Feeling the metal of the vehicle is impressive. There is no give and the vehicle feels solid. They certainly don't make vehicles like this anymore.

Climbing into the vehicle, it becomes apparent how much ground clearance the M606 has compared to a modern day car. Sitting in the drivers seat, a thin Bakelite steering wheel is directly infront of you. The seat is not adjustable and is bolted over-top of the petrol tank.

Simple is the word that best describes it's interior. With no fancy bells, whistles or switches there is a small key hole, three knobs and a spedometer which has a petrol gage and temperature guage.

One black knob is for the head lamps, another is the choke and a third controls the idle of the vehicle.

Beside you on the left hand side sits three separate gear shifters. The one closest to the driver is a simple, manually operated three-speed transmission. First and Third gear are non-synchronised and second gear is synchronised. The middle shifter is for for the four wheel drive on and off, and the far lever is for four wheel drive high and low. Certainly more complex than today's automatic transmissions with a single lever and push-button four wheel drive.

The glove box sits under the passenger seat. You must lift the passenger seat until it touches the windscreen to expose what looks like a toolbox welded in place. It's quite large and was designed to hold a lot of stuff. Currently it has Wolfmaan's ownership, insurance and cleaning cloths stored in it.

Starting up the vehicle it can be described as having “that army jeep sound” as it slowly cranks over and coughs to life. Adjusting the choke is paramount or the vehicle will stall out shortly after starting up.

The vehicle runs remarkably well for rolling off the assembly line over 50 years ago. “I give her a new oil filter and new oil each year” Wolfmaan says. “I run synthetic oil in the engine, normally Royal Purple or Lucas Oil brand”.

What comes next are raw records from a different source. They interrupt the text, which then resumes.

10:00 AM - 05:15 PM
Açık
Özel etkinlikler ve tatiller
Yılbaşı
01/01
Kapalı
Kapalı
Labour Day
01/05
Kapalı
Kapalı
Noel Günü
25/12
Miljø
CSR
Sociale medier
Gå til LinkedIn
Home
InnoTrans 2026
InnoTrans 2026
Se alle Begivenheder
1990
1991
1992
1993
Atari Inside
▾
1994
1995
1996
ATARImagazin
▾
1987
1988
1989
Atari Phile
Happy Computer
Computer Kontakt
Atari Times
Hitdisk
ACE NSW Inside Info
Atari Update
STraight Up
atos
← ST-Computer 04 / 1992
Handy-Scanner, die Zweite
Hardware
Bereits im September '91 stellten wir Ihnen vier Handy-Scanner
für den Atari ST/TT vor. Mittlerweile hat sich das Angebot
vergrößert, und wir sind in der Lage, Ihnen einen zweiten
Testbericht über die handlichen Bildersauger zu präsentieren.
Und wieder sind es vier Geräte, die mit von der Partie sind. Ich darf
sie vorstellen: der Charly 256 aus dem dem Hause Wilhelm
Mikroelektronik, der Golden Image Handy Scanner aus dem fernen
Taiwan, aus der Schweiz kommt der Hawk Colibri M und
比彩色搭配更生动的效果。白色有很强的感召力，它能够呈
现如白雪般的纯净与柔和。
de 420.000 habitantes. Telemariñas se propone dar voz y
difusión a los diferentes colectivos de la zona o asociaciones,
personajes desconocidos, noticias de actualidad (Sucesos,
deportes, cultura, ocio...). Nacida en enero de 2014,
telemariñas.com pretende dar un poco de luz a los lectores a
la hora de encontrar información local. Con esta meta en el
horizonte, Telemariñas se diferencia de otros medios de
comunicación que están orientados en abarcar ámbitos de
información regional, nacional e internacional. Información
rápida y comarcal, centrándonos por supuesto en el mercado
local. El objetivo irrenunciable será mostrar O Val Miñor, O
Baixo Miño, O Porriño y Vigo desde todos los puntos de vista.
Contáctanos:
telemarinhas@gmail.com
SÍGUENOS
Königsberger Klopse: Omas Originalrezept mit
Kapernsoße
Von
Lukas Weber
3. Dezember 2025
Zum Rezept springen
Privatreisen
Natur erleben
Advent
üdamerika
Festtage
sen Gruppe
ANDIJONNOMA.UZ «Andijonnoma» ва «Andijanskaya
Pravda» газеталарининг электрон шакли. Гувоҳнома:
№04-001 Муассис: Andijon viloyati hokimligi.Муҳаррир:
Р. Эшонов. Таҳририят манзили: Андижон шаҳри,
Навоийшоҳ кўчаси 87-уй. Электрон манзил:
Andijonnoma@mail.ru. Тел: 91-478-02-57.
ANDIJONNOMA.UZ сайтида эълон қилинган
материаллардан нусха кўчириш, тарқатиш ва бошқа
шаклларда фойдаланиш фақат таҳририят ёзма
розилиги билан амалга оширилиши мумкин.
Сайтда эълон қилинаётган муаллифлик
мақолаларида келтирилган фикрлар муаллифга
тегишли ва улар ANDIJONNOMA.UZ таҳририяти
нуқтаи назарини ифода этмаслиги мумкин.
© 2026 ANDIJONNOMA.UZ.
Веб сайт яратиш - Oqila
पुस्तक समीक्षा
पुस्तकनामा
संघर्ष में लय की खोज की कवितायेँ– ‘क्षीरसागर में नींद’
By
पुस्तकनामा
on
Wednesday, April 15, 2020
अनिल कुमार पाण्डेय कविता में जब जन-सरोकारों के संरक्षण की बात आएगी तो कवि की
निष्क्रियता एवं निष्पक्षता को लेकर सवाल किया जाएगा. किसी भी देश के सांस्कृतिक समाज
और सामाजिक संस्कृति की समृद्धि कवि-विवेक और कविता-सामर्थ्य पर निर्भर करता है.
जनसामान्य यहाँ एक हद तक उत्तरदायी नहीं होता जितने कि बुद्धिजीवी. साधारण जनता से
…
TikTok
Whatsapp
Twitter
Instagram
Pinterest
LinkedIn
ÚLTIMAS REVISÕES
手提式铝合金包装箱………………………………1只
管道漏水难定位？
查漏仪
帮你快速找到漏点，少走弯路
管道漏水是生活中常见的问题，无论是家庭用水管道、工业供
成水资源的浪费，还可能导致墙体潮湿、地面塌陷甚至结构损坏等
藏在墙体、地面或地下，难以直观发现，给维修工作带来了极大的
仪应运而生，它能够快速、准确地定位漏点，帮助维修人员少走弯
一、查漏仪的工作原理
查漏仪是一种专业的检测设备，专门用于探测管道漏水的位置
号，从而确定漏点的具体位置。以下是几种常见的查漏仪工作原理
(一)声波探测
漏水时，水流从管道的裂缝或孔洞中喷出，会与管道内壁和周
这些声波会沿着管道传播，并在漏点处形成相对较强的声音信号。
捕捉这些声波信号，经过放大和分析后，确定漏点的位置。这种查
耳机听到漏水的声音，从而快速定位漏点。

As Wolfmaan takes the seat with his bare tattooed feet on the metal pedals, it becomes apparent how exposed you are in an antique war machine such as this. Looking out the passenger side there is nothing separating you from the road, and no seat belt to hold you in. “This isn't a modern day vehicle” Wolfmaan says. “You have to grab it by the reigns and keep control and drive at all times or like a bronco, it will buck you off.” Surely difficult to drive vehicles such as this would put an end to using mobile phones while driving.

Listening to the 4 cylinder engine and 3 speed transmission wind up, we speed off from his driveway onto a busy road you could feel the engine work hard to maintain 80km/h, which is wasn't designed to do.

The vehicle would take quite some time to get used to as by today's standards does not feel safe. You're exposed, not strapped in, and right on the scene if you get into an accident. Wolfmaan reminds me that it's just like riding a motorcycle with four wheels and carries the same dangers, but there is no requirement to wear a helmet.

“The best part about driving an antique war vehicle like this are the people and stories” Wolfmaan says. He goes on to explain that he often meets veterans who remember learning to drive in these exact vehicles. Often veterans take the time to share stories of their experiences they've had in Jeeps during various wars.

“I was honoured to have two Korean War veterans ride in the back of my M606 during a Veterans Day parade in 2009” Wolfmaan said “It's so nice to keep history alive and remember those who died for the little freedom we have left”

As a Canadian Adventurer, Wolfmaan says this is his favourite vehicle to drive for short trips around his home town of Niagara-on-the-lake, as well as neighbouring cities running errands or just driving down backroads on weekends.

When asked if he ever takes the vehicle off road he quickly says “The vehicle was designed to take humans to the ends of the earth. I want to keep this one in mint condition and try never to take it off the road if I can help it”

It was an honour and pleasure to meet adventurer Wolfmaan and take a quick drive in his historic war machine. Sadly there are few people who take the time to preserve and operate these pieces of our past.